No relatório, o parlamentar se posiciona pela constitucionalidade da matéria e sugere a inclusão de uma fase de transição que permita conciliar a efetividade da mudança com a capacidade de adaptação dos diversos setores econômicos, além da análise de possíveis compensações ao setor produtivo.
Nesta fase da tramitação, os deputados não discutem o mérito da proposta, limitando-se a verificar se ela atende aos requisitos constitucionais e legais necessários para avançar. Caso seja aprovada, será criada uma comissão especial para debater o conteúdo da PEC antes de eventual votação no plenário da Câmara.
No parecer, Azi resgata a evolução histórica da jornada de trabalho e destaca a centralidade do tema no direito trabalhista, afirmando que “a regulação do tempo de trabalho é um dos pilares fundamentais do Direito do Trabalho e da justiça social”.

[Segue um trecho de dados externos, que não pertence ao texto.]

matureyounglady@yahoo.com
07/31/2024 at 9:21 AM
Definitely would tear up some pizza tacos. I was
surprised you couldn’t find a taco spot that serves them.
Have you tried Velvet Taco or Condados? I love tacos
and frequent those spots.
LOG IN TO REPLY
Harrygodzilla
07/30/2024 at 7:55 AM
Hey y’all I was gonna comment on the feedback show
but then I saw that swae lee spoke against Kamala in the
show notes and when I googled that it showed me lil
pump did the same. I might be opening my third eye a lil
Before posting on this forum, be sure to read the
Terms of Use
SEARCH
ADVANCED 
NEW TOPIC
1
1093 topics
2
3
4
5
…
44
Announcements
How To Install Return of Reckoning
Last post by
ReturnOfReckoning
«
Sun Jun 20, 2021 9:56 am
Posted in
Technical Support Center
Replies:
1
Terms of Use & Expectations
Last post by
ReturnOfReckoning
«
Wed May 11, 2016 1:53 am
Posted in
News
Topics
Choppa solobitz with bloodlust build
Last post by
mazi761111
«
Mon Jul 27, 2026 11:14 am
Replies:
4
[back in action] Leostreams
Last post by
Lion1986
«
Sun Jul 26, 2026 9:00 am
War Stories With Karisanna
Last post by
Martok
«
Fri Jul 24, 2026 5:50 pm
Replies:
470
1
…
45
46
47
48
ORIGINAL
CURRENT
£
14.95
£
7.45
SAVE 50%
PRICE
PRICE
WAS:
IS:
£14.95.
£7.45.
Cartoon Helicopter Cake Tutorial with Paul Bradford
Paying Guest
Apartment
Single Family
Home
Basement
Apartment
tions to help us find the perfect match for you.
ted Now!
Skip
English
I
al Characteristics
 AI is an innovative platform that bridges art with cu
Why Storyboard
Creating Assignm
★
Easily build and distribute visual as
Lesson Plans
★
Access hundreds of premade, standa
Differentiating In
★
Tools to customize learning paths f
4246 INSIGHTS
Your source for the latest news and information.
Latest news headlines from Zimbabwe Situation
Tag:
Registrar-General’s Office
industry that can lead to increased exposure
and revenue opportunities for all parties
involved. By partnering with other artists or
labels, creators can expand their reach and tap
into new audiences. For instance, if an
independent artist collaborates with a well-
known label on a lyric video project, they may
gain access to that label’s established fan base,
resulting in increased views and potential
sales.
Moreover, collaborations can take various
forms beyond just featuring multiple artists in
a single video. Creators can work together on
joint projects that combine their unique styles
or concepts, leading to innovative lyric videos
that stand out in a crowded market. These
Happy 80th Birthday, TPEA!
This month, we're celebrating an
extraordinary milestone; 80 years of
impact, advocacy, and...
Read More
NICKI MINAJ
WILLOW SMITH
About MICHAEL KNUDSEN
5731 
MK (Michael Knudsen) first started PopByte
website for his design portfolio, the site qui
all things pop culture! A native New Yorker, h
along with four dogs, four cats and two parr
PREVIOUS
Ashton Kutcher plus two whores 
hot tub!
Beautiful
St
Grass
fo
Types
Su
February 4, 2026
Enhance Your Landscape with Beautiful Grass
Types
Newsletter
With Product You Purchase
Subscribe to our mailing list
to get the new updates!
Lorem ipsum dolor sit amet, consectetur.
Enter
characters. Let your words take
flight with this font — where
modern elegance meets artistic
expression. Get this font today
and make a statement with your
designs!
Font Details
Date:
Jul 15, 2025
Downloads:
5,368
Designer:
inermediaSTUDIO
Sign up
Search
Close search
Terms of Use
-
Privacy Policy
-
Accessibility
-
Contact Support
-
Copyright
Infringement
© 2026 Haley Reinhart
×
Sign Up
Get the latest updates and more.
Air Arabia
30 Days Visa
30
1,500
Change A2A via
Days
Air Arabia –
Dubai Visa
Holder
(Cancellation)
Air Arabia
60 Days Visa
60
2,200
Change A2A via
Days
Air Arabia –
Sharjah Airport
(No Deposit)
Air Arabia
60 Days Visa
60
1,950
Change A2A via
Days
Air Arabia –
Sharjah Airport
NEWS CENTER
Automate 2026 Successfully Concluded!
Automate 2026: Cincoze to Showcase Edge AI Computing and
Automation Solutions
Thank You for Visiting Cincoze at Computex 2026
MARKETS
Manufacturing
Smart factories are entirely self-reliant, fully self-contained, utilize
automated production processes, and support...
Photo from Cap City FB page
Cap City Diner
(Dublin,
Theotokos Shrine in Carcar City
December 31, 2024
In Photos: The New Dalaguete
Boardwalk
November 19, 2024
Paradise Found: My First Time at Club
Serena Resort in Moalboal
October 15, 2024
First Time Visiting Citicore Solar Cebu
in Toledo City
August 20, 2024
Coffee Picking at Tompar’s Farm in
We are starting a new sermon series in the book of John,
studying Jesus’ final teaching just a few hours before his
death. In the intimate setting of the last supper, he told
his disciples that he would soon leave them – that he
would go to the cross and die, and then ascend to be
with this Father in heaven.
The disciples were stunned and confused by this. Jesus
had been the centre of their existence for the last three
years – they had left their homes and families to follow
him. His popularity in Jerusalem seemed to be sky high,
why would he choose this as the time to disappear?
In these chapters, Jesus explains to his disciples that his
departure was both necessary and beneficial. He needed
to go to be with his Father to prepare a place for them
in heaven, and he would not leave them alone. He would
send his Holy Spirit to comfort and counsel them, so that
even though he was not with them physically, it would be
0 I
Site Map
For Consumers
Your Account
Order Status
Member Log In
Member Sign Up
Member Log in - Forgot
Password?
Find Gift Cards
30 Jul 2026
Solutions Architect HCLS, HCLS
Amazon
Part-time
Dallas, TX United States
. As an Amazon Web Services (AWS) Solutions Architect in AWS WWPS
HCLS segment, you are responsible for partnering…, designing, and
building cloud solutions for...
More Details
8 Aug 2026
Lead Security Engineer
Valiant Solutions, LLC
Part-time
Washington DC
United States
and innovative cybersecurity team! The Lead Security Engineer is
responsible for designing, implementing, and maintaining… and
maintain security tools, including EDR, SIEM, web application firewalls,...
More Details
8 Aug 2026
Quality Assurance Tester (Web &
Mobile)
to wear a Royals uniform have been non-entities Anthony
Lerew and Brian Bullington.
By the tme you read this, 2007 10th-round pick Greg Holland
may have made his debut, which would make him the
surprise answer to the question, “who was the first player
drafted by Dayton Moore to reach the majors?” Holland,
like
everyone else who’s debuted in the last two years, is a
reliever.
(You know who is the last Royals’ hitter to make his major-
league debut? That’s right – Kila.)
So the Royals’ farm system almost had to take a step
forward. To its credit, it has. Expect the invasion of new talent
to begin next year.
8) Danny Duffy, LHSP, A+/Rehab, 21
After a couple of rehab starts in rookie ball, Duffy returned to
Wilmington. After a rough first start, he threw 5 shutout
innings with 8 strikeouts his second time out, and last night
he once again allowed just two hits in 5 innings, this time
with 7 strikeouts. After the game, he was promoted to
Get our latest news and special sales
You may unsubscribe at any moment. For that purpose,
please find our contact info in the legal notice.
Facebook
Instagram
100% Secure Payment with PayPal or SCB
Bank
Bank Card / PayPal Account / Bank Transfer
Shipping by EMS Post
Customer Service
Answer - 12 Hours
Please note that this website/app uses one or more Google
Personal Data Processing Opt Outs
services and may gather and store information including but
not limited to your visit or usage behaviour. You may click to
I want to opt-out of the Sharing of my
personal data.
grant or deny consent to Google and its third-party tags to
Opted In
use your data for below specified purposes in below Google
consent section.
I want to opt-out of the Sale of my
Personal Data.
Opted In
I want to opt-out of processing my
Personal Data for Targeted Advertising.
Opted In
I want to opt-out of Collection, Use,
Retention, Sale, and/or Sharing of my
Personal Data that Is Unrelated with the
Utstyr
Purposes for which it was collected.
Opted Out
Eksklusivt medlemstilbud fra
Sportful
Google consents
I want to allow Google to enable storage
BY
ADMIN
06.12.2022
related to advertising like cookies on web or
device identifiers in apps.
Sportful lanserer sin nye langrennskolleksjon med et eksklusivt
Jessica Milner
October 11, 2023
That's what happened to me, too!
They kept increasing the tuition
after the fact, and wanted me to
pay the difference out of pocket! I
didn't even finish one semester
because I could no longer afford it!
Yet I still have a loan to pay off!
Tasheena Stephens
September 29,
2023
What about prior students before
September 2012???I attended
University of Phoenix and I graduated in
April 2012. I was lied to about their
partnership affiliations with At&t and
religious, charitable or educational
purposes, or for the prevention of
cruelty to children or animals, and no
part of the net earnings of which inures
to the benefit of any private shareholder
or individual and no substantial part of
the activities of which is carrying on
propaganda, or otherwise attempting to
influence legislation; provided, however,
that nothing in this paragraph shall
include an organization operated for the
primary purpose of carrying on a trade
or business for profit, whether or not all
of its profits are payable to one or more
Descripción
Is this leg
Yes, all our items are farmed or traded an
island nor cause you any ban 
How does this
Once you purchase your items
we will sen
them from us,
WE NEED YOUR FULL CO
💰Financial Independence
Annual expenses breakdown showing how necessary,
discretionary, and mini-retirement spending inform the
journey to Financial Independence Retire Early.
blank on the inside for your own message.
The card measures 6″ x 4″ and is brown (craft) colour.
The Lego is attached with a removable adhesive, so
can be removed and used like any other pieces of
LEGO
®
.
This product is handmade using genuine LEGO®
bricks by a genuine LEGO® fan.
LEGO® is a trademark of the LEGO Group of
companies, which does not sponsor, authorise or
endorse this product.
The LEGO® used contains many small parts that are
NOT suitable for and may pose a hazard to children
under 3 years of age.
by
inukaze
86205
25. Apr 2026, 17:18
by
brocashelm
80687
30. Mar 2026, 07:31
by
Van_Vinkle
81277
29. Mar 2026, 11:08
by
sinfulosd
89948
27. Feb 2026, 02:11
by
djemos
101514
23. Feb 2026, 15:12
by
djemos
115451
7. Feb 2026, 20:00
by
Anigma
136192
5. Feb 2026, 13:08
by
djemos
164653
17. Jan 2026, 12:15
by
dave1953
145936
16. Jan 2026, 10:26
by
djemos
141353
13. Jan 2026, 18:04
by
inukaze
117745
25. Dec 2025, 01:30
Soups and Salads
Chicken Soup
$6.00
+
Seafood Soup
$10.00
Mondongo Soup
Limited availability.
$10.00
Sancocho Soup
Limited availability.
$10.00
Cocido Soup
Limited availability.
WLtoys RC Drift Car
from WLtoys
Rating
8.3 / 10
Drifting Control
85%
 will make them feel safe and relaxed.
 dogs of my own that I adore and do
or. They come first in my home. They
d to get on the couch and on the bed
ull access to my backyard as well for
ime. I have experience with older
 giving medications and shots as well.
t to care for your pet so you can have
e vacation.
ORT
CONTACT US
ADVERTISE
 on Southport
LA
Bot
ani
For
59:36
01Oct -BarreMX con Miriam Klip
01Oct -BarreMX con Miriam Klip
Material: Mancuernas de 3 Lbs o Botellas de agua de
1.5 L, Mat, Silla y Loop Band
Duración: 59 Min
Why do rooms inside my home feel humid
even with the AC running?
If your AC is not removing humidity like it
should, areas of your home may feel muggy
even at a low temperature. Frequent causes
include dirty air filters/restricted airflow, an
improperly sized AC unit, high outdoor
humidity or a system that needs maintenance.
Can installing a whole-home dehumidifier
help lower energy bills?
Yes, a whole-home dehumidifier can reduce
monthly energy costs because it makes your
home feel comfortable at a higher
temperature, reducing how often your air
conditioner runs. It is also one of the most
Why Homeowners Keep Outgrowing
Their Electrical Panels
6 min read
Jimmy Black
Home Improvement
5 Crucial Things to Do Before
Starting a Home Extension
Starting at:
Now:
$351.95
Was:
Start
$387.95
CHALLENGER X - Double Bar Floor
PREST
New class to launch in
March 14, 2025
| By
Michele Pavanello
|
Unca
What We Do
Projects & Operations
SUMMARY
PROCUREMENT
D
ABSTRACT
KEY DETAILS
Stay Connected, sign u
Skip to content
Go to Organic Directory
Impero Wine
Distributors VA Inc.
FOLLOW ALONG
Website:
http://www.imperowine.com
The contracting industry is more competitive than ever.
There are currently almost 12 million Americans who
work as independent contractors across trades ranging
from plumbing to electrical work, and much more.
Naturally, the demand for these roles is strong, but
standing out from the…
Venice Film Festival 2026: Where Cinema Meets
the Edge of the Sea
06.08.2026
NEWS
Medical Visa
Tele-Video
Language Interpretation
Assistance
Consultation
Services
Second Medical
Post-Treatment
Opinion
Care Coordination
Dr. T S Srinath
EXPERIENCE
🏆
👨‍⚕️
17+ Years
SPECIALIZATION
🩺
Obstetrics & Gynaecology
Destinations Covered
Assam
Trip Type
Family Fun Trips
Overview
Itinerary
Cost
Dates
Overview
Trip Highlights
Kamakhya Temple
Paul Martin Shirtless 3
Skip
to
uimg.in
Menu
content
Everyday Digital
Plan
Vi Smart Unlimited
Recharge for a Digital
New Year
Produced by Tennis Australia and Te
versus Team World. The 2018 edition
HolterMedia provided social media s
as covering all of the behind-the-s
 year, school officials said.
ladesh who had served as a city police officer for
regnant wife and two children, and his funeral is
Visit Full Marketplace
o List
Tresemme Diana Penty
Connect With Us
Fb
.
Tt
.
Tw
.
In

O relator também menciona possíveis benefícios da redução da jornada, apontando que a medida “pode se apresentar como um mecanismo normativo para a preservação da saúde, segurança e bem-estar dos trabalhadores”. Ainda assim, ressalta que os impactos econômicos e setoriais exigem análise mais aprofundada na comissão de mérito.
Antes da sessão, Azi chamou atenção para os limites da proposta, alertando para o risco de engessamento caso as regras sejam inseridas na Constituição. Segundo ele, o tema “precisa ser aprofundado” e a constitucionalização da escala pode “impedir que determinados setores específicos (…) possam efetivamente ter um maior grau de liberdade”, defendendo que tais definições sejam tratadas em negociações coletivas. O deputado também afirmou não ter conversado com o presidente da Câmara, Hugo Motta (Republicanos-PB), sobre a possibilidade de assumir a relatoria na comissão especial, caso o texto avance.
Ao abordar a próxima etapa, o relator defendeu a construção de consenso, destacando a necessidade de “avaliar com cuidado” as alternativas e buscar uma proposta que não coloque trabalhadores e empregadores em posições antagônicas.
Para ele, é “imprescindível” que o debate avance de forma equilibrada, conciliando a redução da jornada com a preservação dos setores produtivos, especialmente aqueles em que a mão de obra representa parcela significativa dos custos. No parecer apresentado à CCJ, Azi também pondera os impactos econômicos da medida, citando estudo da Confederação Nacional do Comércio (CNC), que estima que o fim da escala 6×1, com adoção de jornada de 40 horas semanais, poderia gerar custo anual de R$ 122,4 bilhões, com aumento de 21% na folha salarial do setor.
Já levantamento da Associação Brasileira da Indústria de Máquinas e Equipamentos (Abimaq) aponta que a substituição da escala 6×1 por uma jornada menor pode elevar os custos industriais em até R$ 178,8 bilhões por ano e aumentar em 25,1% a folha de pagamento, caso a carga horária seja reduzida para 36 horas sem redução salarial.
Por fim, o relator sugere, diante dos diferentes impactos entre os setores econômicos, a discussão de compensações fiscais, como a redução de tributos — especialmente sobre a folha — para empresas que adotarem a diminuição da jornada de trabalho.